À Ouagadougou, l’expulsion de diplomates et collaborateurs français ainsi que l’arrestation de voix contraires à l’opinion publique n’a pas été une surprise. Le mardi 16 avril, le ministère burkinabé des affaires étrangères a déclaré trois diplomates français « persona non grata », les accusant d' »activités subversives ». Cette déclaration a été faite dans une lettre envoyée à l’ambassade de France à Ouagadougou vue par Le Monde.
Deux conseillers politiques et une rédactrice qui travaillent normalement au Quai d’Orsay à Paris, mais qui étaient en visite au Burkina Faso pour le travail, ont été invités à quitter le pays au plus tard le jeudi 18 avril dans la soirée, selon plusieurs sources locales. Cette action représente une nouvelle attaque du gouvernement contre Paris, une phase supplémentaire dans la dégradation des relations diplomatiques et militaires entre la France et le Burkina Faso initiée par le capitaine Ibrahim Traoré depuis son coup d’état en septembre 2022.

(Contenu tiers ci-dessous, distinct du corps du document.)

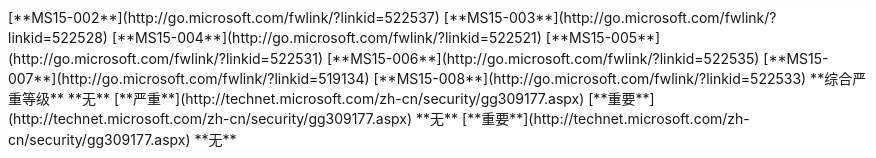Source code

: </td>
<td style="border:1px solid black;">
[**MS15-002**](http://go.microsoft.com/fwlink/?linkid=522537)

</td>
<td style="border:1px solid black;">
[**MS15-003**](http://go.microsoft.com/fwlink/?linkid=522528)

</td>
<td style="border:1px solid black;">
[**MS15-004**](http://go.microsoft.com/fwlink/?linkid=522521)

</td>
<td style="border:1px solid black;">
[**MS15-005**](http://go.microsoft.com/fwlink/?linkid=522531)

</td>
<td style="border:1px solid black;">
[**MS15-006**](http://go.microsoft.com/fwlink/?linkid=522535)

</td>
<td style="border:1px solid black;">
[**MS15-007**](http://go.microsoft.com/fwlink/?linkid=519134)

</td>
<td style="border:1px solid black;">
[**MS15-008**](http://go.microsoft.com/fwlink/?linkid=522533)

</td>
</tr>
<tr>
<td style="border:1px solid black;">
**综合严重等级**

</td>
<td style="border:1px solid black;">
**无**

</td>
<td style="border:1px solid black;">
[**严重**](http://technet.microsoft.com/zh-cn/security/gg309177.aspx)

</td>
<td style="border:1px solid black;">
[**重要**](http://technet.microsoft.com/zh-cn/security/gg309177.aspx)

</td>
<td style="border:1px solid black;">
**无**

</td>
<td style="border:1px solid black;">
[**重要**](http://technet.microsoft.com/zh-cn/security/gg309177.aspx)

</td>
<td style="border:1px solid black;">
**无**
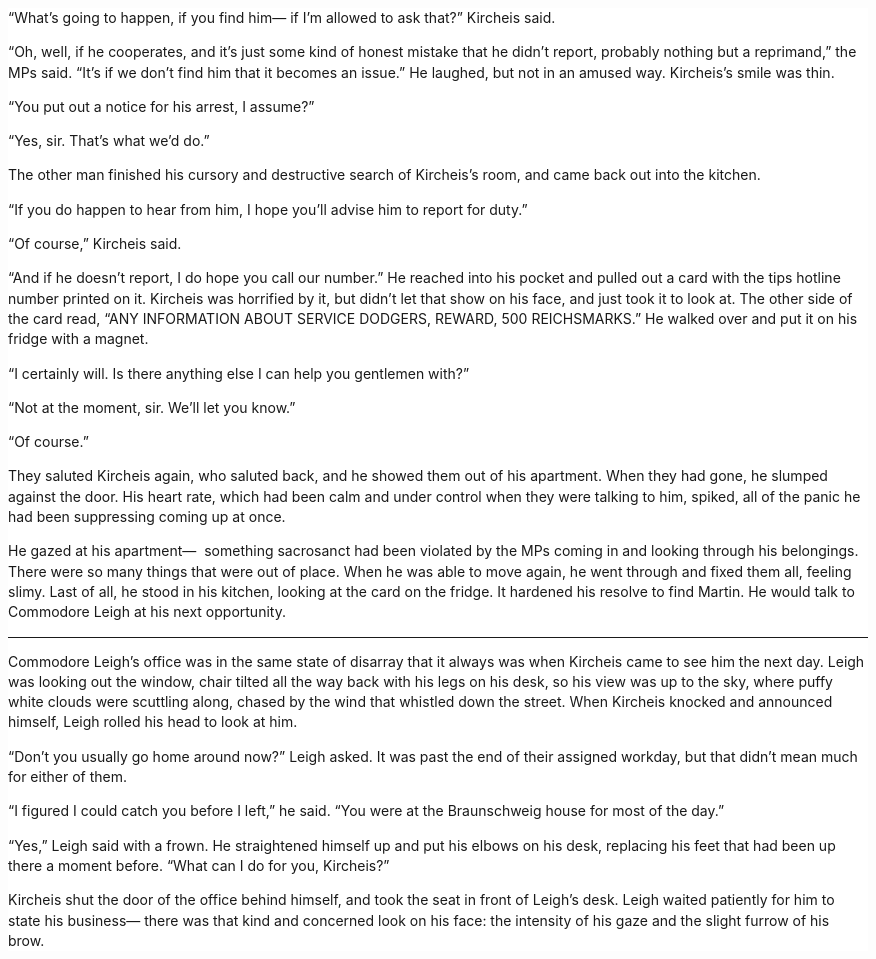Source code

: “What’s going to happen, if you find him— if I’m allowed to ask that?” Kircheis said.

“Oh, well, if he cooperates, and it’s just some kind of honest mistake that he didn’t report, probably nothing but a reprimand,” the MPs said. “It’s if we don’t find him that it becomes an issue.” He laughed, but not in an amused way. Kircheis’s smile was thin.

“You put out a notice for his arrest, I assume?”

“Yes, sir. That’s what we’d do.” 

The other man finished his cursory and destructive search of Kircheis’s room, and came back out into the kitchen.

“If you do happen to hear from him, I hope you’ll advise him to report for duty.”

“Of course,” Kircheis said.

“And if he doesn’t report, I do hope you call our number.” He reached into his pocket and pulled out a card with the tips hotline number printed on it. Kircheis was horrified by it, but didn’t let that show on his face, and just took it to look at. The other side of the card read, “ANY INFORMATION ABOUT SERVICE DODGERS, REWARD, 500 REICHSMARKS.” He walked over and put it on his fridge with a magnet.

“I certainly will. Is there anything else I can help you gentlemen with?”

“Not at the moment, sir. We’ll let you know.”

“Of course.”

They saluted Kircheis again, who saluted back, and he showed them out of his apartment. When they had gone, he slumped against the door. His heart rate, which had been calm and under control when they were talking to him, spiked, all of the panic he had been suppressing coming up at once.

He gazed at his apartment—  something sacrosanct had been violated by the MPs coming in and looking through his belongings. There were so many things that were out of place. When he was able to move again, he went through and fixed them all, feeling slimy. Last of all, he stood in his kitchen, looking at the card on the fridge. It hardened his resolve to find Martin. He would talk to Commodore Leigh at his next opportunity.

---

Commodore Leigh’s office was in the same state of disarray that it always was when Kircheis came to see him the next day. Leigh was looking out the window, chair tilted all the way back with his legs on his desk, so his view was up to the sky, where puffy white clouds were scuttling along, chased by the wind that whistled down the street. When Kircheis knocked and announced himself, Leigh rolled his head to look at him.

“Don’t you usually go home around now?” Leigh asked. It was past the end of their assigned workday, but that didn’t mean much for either of them.

“I figured I could catch you before I left,” he said. “You were at the Braunschweig house for most of the day.”

“Yes,” Leigh said with a frown. He straightened himself up and put his elbows on his desk, replacing his feet that had been up there a moment before. “What can I do for you, Kircheis?”

Kircheis shut the door of the office behind himself, and took the seat in front of Leigh’s desk. Leigh waited patiently for him to state his business— there was that kind and concerned look on his face: the intensity of his gaze and the slight furrow of his brow.
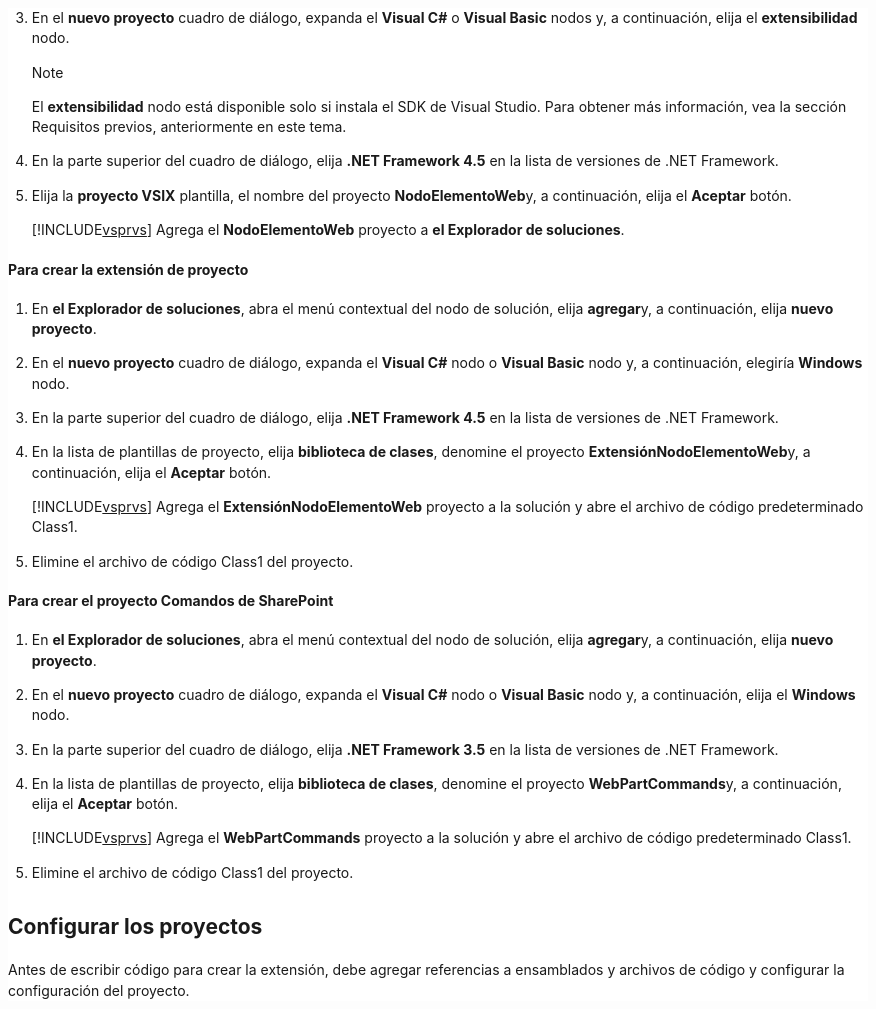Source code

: 3.  En el **nuevo proyecto** cuadro de diálogo, expanda el **Visual C#** o **Visual Basic** nodos y, a continuación, elija el **extensibilidad** nodo.  
  
    > [!NOTE]  
    >  El **extensibilidad** nodo está disponible solo si instala el SDK de Visual Studio. Para obtener más información, vea la sección Requisitos previos, anteriormente en este tema.  
  
4.  En la parte superior del cuadro de diálogo, elija **.NET Framework 4.5** en la lista de versiones de .NET Framework.  
  
5.  Elija la **proyecto VSIX** plantilla, el nombre del proyecto **NodoElementoWeb**y, a continuación, elija el **Aceptar** botón.  
  
     [!INCLUDE[vsprvs](../sharepoint/includes/vsprvs-md.md)] Agrega el **NodoElementoWeb** proyecto a **el Explorador de soluciones**.  
  
#### <a name="to-create-the-extension-project"></a>Para crear la extensión de proyecto  
  
1.  En **el Explorador de soluciones**, abra el menú contextual del nodo de solución, elija **agregar**y, a continuación, elija **nuevo proyecto**.  
  
2.  En el **nuevo proyecto** cuadro de diálogo, expanda el **Visual C#** nodo o **Visual Basic** nodo y, a continuación, elegiría **Windows** nodo.  
  
3.  En la parte superior del cuadro de diálogo, elija **.NET Framework 4.5** en la lista de versiones de .NET Framework.  
  
4.  En la lista de plantillas de proyecto, elija **biblioteca de clases**, denomine el proyecto **ExtensiónNodoElementoWeb**y, a continuación, elija el **Aceptar** botón.  
  
     [!INCLUDE[vsprvs](../sharepoint/includes/vsprvs-md.md)] Agrega el **ExtensiónNodoElementoWeb** proyecto a la solución y abre el archivo de código predeterminado Class1.  
  
5.  Elimine el archivo de código Class1 del proyecto.  
  
#### <a name="to-create-the-sharepoint-commands-project"></a>Para crear el proyecto Comandos de SharePoint  
  
1.  En **el Explorador de soluciones**, abra el menú contextual del nodo de solución, elija **agregar**y, a continuación, elija **nuevo proyecto**.  
  
2.  En el **nuevo proyecto** cuadro de diálogo, expanda el **Visual C#** nodo o **Visual Basic** nodo y, a continuación, elija el **Windows** nodo.  
  
3.  En la parte superior del cuadro de diálogo, elija **.NET Framework 3.5** en la lista de versiones de .NET Framework.  
  
4.  En la lista de plantillas de proyecto, elija **biblioteca de clases**, denomine el proyecto **WebPartCommands**y, a continuación, elija el **Aceptar** botón.  
  
     [!INCLUDE[vsprvs](../sharepoint/includes/vsprvs-md.md)] Agrega el **WebPartCommands** proyecto a la solución y abre el archivo de código predeterminado Class1.  
  
5.  Elimine el archivo de código Class1 del proyecto.  
  
## <a name="configure-the-projects"></a>Configurar los proyectos
 Antes de escribir código para crear la extensión, debe agregar referencias a ensamblados y archivos de código y configurar la configuración del proyecto.  
  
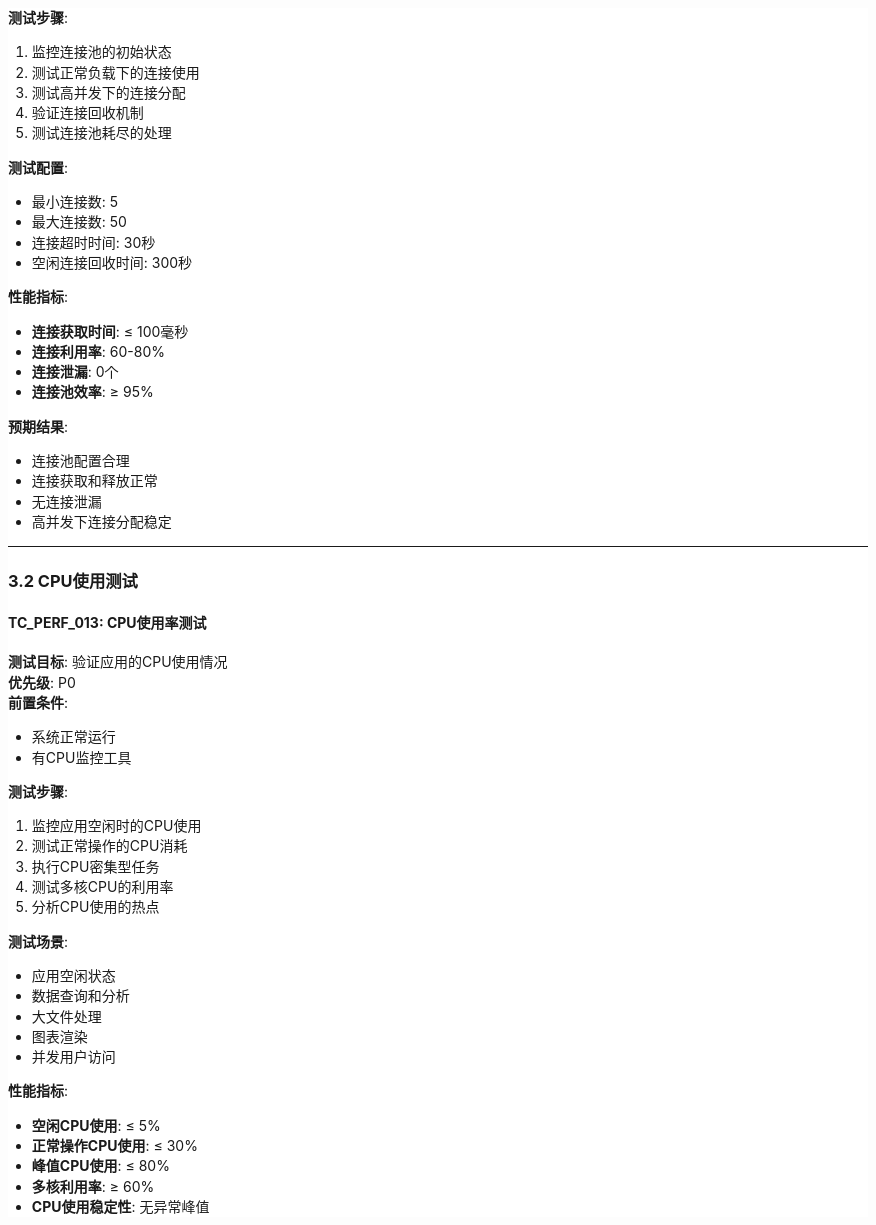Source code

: **测试步骤**:
1. 监控连接池的初始状态
2. 测试正常负载下的连接使用
3. 测试高并发下的连接分配
4. 验证连接回收机制
5. 测试连接池耗尽的处理

**测试配置**:
- 最小连接数: 5
- 最大连接数: 50
- 连接超时时间: 30秒
- 空闲连接回收时间: 300秒

**性能指标**:
- **连接获取时间**: ≤ 100毫秒
- **连接利用率**: 60-80%
- **连接泄漏**: 0个
- **连接池效率**: ≥ 95%

**预期结果**:
- 连接池配置合理
- 连接获取和释放正常
- 无连接泄漏
- 高并发下连接分配稳定

---

### 3.2 CPU使用测试

#### TC_PERF_013: CPU使用率测试
**测试目标**: 验证应用的CPU使用情况  
**优先级**: P0  
**前置条件**: 
- 系统正常运行
- 有CPU监控工具

**测试步骤**:
1. 监控应用空闲时的CPU使用
2. 测试正常操作的CPU消耗
3. 执行CPU密集型任务
4. 测试多核CPU的利用率
5. 分析CPU使用的热点

**测试场景**:
- 应用空闲状态
- 数据查询和分析
- 大文件处理
- 图表渲染
- 并发用户访问

**性能指标**:
- **空闲CPU使用**: ≤ 5%
- **正常操作CPU使用**: ≤ 30%
- **峰值CPU使用**: ≤ 80%
- **多核利用率**: ≥ 60%
- **CPU使用稳定性**: 无异常峰值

Le gouvernement n’a pas détaillé la nature des « activités subversives » reprochées aux trois diplomates français dans sa lettre, et n’a pas répondu aux demandes de Le Monde. Selon nos informations, la rédactrice du ministère des affaires étrangères a rencontré plusieurs groupes de la société civile et des ONG pendant sa visite, accompagnée de ses collègues de l’ambassade, sur les abus autoritaires de la junte et les meurtres de civils par l’armée, selon une source sécuritaire burkinabé. « Le gouvernement n’a pas accepté cette activité parce qu’il fait tout pour rester au pouvoir et se méfie des activités soutenues par les chancelleries occidentales dans le but d’organiser la résistance civile », analyse-t-elle.
Au cours d’un entretien avec France 24 et RFI le 8 avril, Stéphane Séjourné, ministre des affaires étrangères, a mis en avant l’importance pour la France de maintenir « des relations avec les organisations humanitaires et la société civile », mais « non avec les autorités », au Burkina Faso, ainsi qu’au Mali et au Niger. Ces trois pays ont exclu la France suite au coup d’État et l’arrivée au pouvoir des putschistes.
« Accusations sans fondement »
Après l’expulsion de ses quatre diplomates du Burkina Faso, le département des affaires étrangères français a rejeté « les accusations sans fondement émises par les autorités burkinabè ». Le Quai d’Orsay a regretté cette décision « qui n’a pas de base légitime ». En début décembre 2023, Paris avait déjà contesté des allégations d’espionnage formulées par le gouvernement burkinabè contre quatre fonctionnaires français. Ces individus, initialement présentés par une source officielle française comme des « techniciens » venus à Ouagadougou pour effectuer une « opération de maintenance informatique pour l’ambassade de France », sont en réalité des agents du service de renseignement extérieur français (DGSE), selon plusieurs sources burkinabè et diplomatiques occidentales.
Après avoir été incarcérés sans que les raisons de leur arrestation ne soient communiquées, ils ont par la suite été placés en résidence surveillée dans la capitale, et ne sont à ce jour pas encore libérés.
Selon certaines sources diplomatiques et de sécurité, l’arrestation de plusieurs agents de la DGSE présents au Burkina Faso, a obligé Paris à les rapatrier. Les observateurs suspectent les services de renseignement russes d’être à l’origine de cette action, d’autant plus qu’ils étaient arrivés à Ouagadougou une quinzaine de jours plus tôt pour accroître la coopération de sécurité entre le Burkina Faso et la Russie.
La détention de ces quatre agents a été exploitée par la junte pour contraindre la France à renvoyer des Burkinabés considérés comme subversifs, pression à laquelle Paris a résisté. Le jour où l’attaché militaire de l’ambassade de France a été accusé d’activités subversives et expulsé du pays en 15 jours. Deux autres français qui étaient employés par une entreprise locale avaient été préalablement accusés d’espionnage et expulsés du Burkina Faso en décembre 2022.
Parallèlement, la junte avait demandé le remplacement de l’ambassadeur français, Luc Hallade, en adressant une lettre au Quai d’Orsay fin décembre sans en préciser les raisons. Une autre preuve du conflit croissant entre la France et le Burkina Faso était le retrait inattendu de l’accord de défense entre les deux pays signé en 2018 émanant du capitaine Traoré en janvier 2023. Cet accord supervisait la présence d’environ 400 soldats des forces spéciales françaises de l’opération « Sabre » autour de Ouagadougou.
Tous les soldats ont quitté le pays le 18 février. Leur départ a été suivi par celui de l’ensemble des militaires français incorporés dans les administrations du Burkina Faso en vertu d’un accord d’assistance militaire signé avec Paris en 1961, également remis en question par le régime fin février.